In a move that's finally bringing a sport steeped in tradition into the modern age, MLB commissioner Bud Selig announced that a new instant replay system will be implemented next season to verify that umpires are making correct calls. For the first time, managers will have the option to challenge almost any call made in the game, with the final decision being made by league officials reviewing the play at MLB's New York City offices. This is the MLB's second foray into instant replay — since 2008, umpires have had the option to review home run calls where it's not obvious if the hit ball was foul or fair, but it's the first time managers have any control over the process. It's a bold move for baseball, given the sport's reluctance to add instant replay reviews for fear of longer games and the removal of the game's "human element."
The 'human element' gets a technological assist
However, it's a move that had to be made sooner or later — the extreme clarity and constant replays during TV broadcasts meant that fans were getting a good picture of just how often umpires were missing big calls. Perhaps the most notable example happened in 2010, when Detroit Tigers pitcher Armando Galarraga was one out away from throwing a perfect game — he lost out on that historical moment because of a blown call at first base.
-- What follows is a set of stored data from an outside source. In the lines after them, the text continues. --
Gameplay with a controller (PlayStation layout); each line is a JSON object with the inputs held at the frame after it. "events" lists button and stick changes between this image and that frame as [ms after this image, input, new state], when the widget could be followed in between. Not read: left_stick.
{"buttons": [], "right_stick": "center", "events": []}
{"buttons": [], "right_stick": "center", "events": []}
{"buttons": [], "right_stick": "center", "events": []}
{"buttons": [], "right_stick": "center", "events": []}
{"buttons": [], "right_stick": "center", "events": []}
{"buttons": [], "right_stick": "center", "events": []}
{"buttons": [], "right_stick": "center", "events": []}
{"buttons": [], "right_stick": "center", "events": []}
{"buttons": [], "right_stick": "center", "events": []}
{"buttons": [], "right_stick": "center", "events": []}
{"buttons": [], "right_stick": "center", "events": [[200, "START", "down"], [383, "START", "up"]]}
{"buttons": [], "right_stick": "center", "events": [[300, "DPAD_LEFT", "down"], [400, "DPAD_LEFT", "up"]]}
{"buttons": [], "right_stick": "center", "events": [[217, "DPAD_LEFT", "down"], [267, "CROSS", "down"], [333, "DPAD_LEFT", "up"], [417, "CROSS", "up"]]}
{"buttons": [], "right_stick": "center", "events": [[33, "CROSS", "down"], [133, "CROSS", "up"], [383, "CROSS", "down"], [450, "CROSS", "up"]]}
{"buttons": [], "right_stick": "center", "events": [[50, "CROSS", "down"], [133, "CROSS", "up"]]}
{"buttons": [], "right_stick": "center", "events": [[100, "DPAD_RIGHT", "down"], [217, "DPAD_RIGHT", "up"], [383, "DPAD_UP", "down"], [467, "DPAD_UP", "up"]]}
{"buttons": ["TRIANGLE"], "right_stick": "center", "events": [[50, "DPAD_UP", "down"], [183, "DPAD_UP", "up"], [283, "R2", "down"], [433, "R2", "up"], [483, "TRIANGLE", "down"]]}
Atlanta Braves president John Schuerholz, part of a committee that had been studying the feasibility of instant replay, said this new system would "cover 89 percent of those incorrect calls that were made in the past." He also said that with the NYC offices reviewing and making the call, reviewing controversial calls should take only a minute and fifteen seconds, down from the three minutes for current reviews.
To keep the replay system from being a free-for-all, there are some specific restrictions in place: managers have the right to make one challenge during the first six innings, and two from inning seven through the end of the game. It's rather odd system that places more importance on events happening later in the game rather than putting the same value on every out. Another interesting wrinkle is the fact that if the manager's challenge is correct — the umpires made a bad call — he gets to keep his challenge to use again.
The strike zone will still belong to the umpires
And, of course, one "human element" of baseball isn't going away — managers will not have the option to argue against an umpires ball and strike calls, arguably a place where the umpires could use the most help. Thanks to the Pitch F/X system, which is installed in every MLB stadium, fans and MLB executives alike can see just where every pitch thrown in a game lands — and how often umpires miss calls on balls and strikes. The fact that the MLB has such data available that it decided to completely ignore is another example of how resistant the league is to technological intrusions on its traditions.
While most of the details behind the system have been announced, it's actually not a done deal yet. MLB's owners will be voting on the proposed instant replay plan this November during the next league meetings, and both the MLB players union and World Umpires Association will both need to approve the change, as well. So far, Schuerholz said the umpires are welcoming the change, so it seems there's a good chance the new replay system will go into effect next year. Assuming everything moves forward, teams will have a few new chances to make sure that the outcome of their games isn't affected by human error — unless we're talking about balls and strikes.